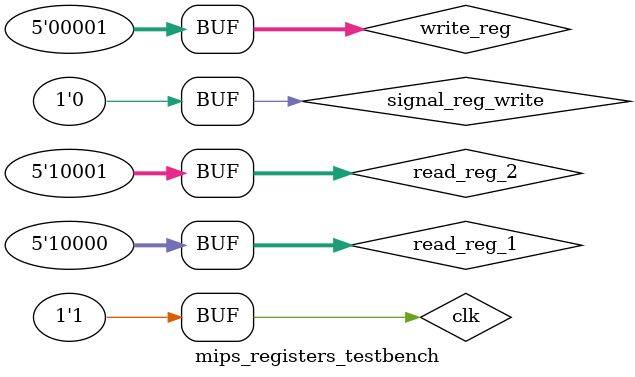
<source format=v>
`define DELAY 10
module mips_registers_testbench();

	wire [31:0] read_data_1, read_data_2;
	reg [31:0] write_data;
	reg [4:0] read_reg_1, read_reg_2, write_reg;
	reg signal_reg_write, clk;
	
	mips_registers testForRegisters(read_data_1, read_data_2, write_data, read_reg_1, read_reg_2, write_reg,signal_reg_write, clk);
initial begin
	read_reg_1 = 10000;
	read_reg_2 = 10001;
	write_reg = 00001;
	clk = 1;
	signal_reg_write = 0;
	#`DELAY;
	$monitor("read_data_1= %32b read_data_2=%32b",read_data_1, read_data_2);
end

endmodule
</source>
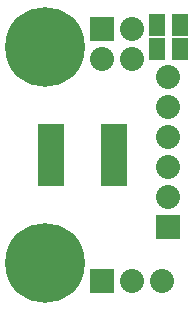
<source format=gts>
G04 (created by PCBNEW (2013-04-19 BZR 4011)-stable) date 27/09/2013 13:49:53*
%MOIN*%
G04 Gerber Fmt 3.4, Leading zero omitted, Abs format*
%FSLAX34Y34*%
G01*
G70*
G90*
G04 APERTURE LIST*
%ADD10C,2.3622e-006*%
%ADD11R,0.055X0.075*%
%ADD12C,0.2661*%
%ADD13R,0.08X0.08*%
%ADD14C,0.08*%
%ADD15R,0.085X0.036*%
G04 APERTURE END LIST*
G54D10*
G54D11*
X64415Y-36570D03*
X63665Y-36570D03*
X64405Y-35790D03*
X63655Y-35790D03*
G54D12*
X59900Y-36500D03*
X59900Y-43700D03*
G54D13*
X61800Y-44300D03*
G54D14*
X62800Y-44300D03*
X63800Y-44300D03*
G54D13*
X64010Y-42500D03*
G54D14*
X64010Y-41500D03*
X64010Y-40500D03*
X64010Y-39500D03*
X64010Y-38500D03*
X64010Y-37500D03*
G54D15*
X60130Y-39985D03*
X60130Y-40235D03*
X60130Y-40485D03*
X60130Y-40735D03*
X62230Y-39235D03*
X60130Y-39235D03*
X60130Y-39485D03*
X60130Y-39735D03*
X62230Y-40985D03*
X62230Y-40735D03*
X62230Y-40485D03*
X62230Y-40235D03*
X62230Y-39985D03*
X62230Y-39735D03*
X60130Y-40985D03*
X62230Y-39485D03*
G54D13*
X61810Y-35900D03*
G54D14*
X61810Y-36900D03*
X62810Y-35900D03*
X62810Y-36900D03*
M02*

</source>
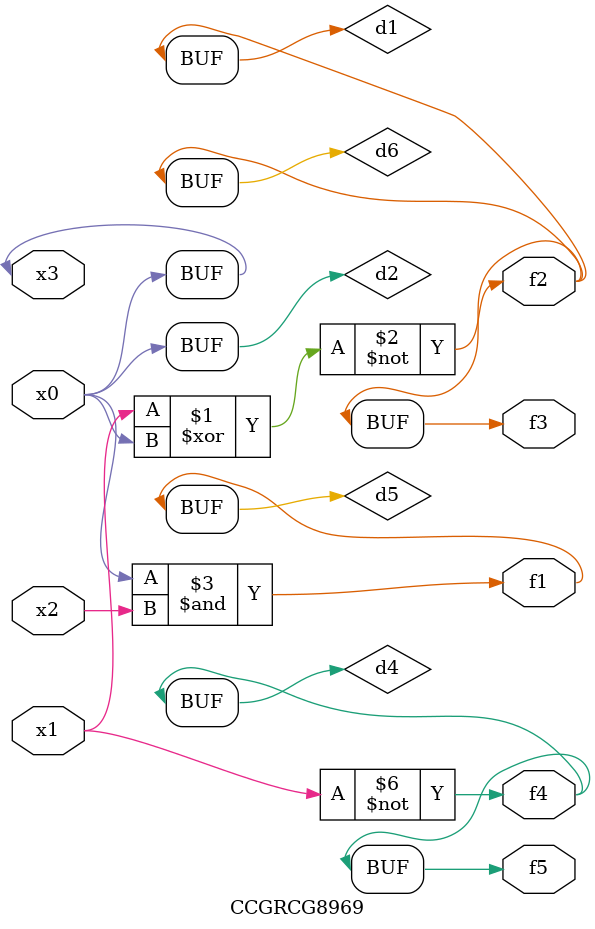
<source format=v>
module CCGRCG8969(
	input x0, x1, x2, x3,
	output f1, f2, f3, f4, f5
);

	wire d1, d2, d3, d4, d5, d6;

	xnor (d1, x1, x3);
	buf (d2, x0, x3);
	nand (d3, x0, x2);
	not (d4, x1);
	nand (d5, d3);
	or (d6, d1);
	assign f1 = d5;
	assign f2 = d6;
	assign f3 = d6;
	assign f4 = d4;
	assign f5 = d4;
endmodule

</source>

**Required action:** Copy out the data verbatim, excluding the pictures.

**Answer for the task:**
<source format=v>
`define DELAY 10
module mips_registers_testbench();

	wire [31:0] read_data_1, read_data_2;
	reg [31:0] write_data;
	reg [4:0] read_reg_1, read_reg_2, write_reg;
	reg signal_reg_write, clk;
	
	mips_registers testForRegisters(read_data_1, read_data_2, write_data, read_reg_1, read_reg_2, write_reg,signal_reg_write, clk);
initial begin
	read_reg_1 = 10000;
	read_reg_2 = 10001;
	write_reg = 00001;
	clk = 1;
	signal_reg_write = 0;
	#`DELAY;
	$monitor("read_data_1= %32b read_data_2=%32b",read_data_1, read_data_2);
end

endmodule
</source>
<source format=gts>
G04 (created by PCBNEW (2013-04-19 BZR 4011)-stable) date 27/09/2013 13:49:53*
%MOIN*%
G04 Gerber Fmt 3.4, Leading zero omitted, Abs format*
%FSLAX34Y34*%
G01*
G70*
G90*
G04 APERTURE LIST*
%ADD10C,2.3622e-006*%
%ADD11R,0.055X0.075*%
%ADD12C,0.2661*%
%ADD13R,0.08X0.08*%
%ADD14C,0.08*%
%ADD15R,0.085X0.036*%
G04 APERTURE END LIST*
G54D10*
G54D11*
X64415Y-36570D03*
X63665Y-36570D03*
X64405Y-35790D03*
X63655Y-35790D03*
G54D12*
X59900Y-36500D03*
X59900Y-43700D03*
G54D13*
X61800Y-44300D03*
G54D14*
X62800Y-44300D03*
X63800Y-44300D03*
G54D13*
X64010Y-42500D03*
G54D14*
X64010Y-41500D03*
X64010Y-40500D03*
X64010Y-39500D03*
X64010Y-38500D03*
X64010Y-37500D03*
G54D15*
X60130Y-39985D03*
X60130Y-40235D03*
X60130Y-40485D03*
X60130Y-40735D03*
X62230Y-39235D03*
X60130Y-39235D03*
X60130Y-39485D03*
X60130Y-39735D03*
X62230Y-40985D03*
X62230Y-40735D03*
X62230Y-40485D03*
X62230Y-40235D03*
X62230Y-39985D03*
X62230Y-39735D03*
X60130Y-40985D03*
X62230Y-39485D03*
G54D13*
X61810Y-35900D03*
G54D14*
X61810Y-36900D03*
X62810Y-35900D03*
X62810Y-36900D03*
M02*

</source>
<source format=v>
module CCGRCG8969(
	input x0, x1, x2, x3,
	output f1, f2, f3, f4, f5
);

	wire d1, d2, d3, d4, d5, d6;

	xnor (d1, x1, x3);
	buf (d2, x0, x3);
	nand (d3, x0, x2);
	not (d4, x1);
	nand (d5, d3);
	or (d6, d1);
	assign f1 = d5;
	assign f2 = d6;
	assign f3 = d6;
	assign f4 = d4;
	assign f5 = d4;
endmodule

</source>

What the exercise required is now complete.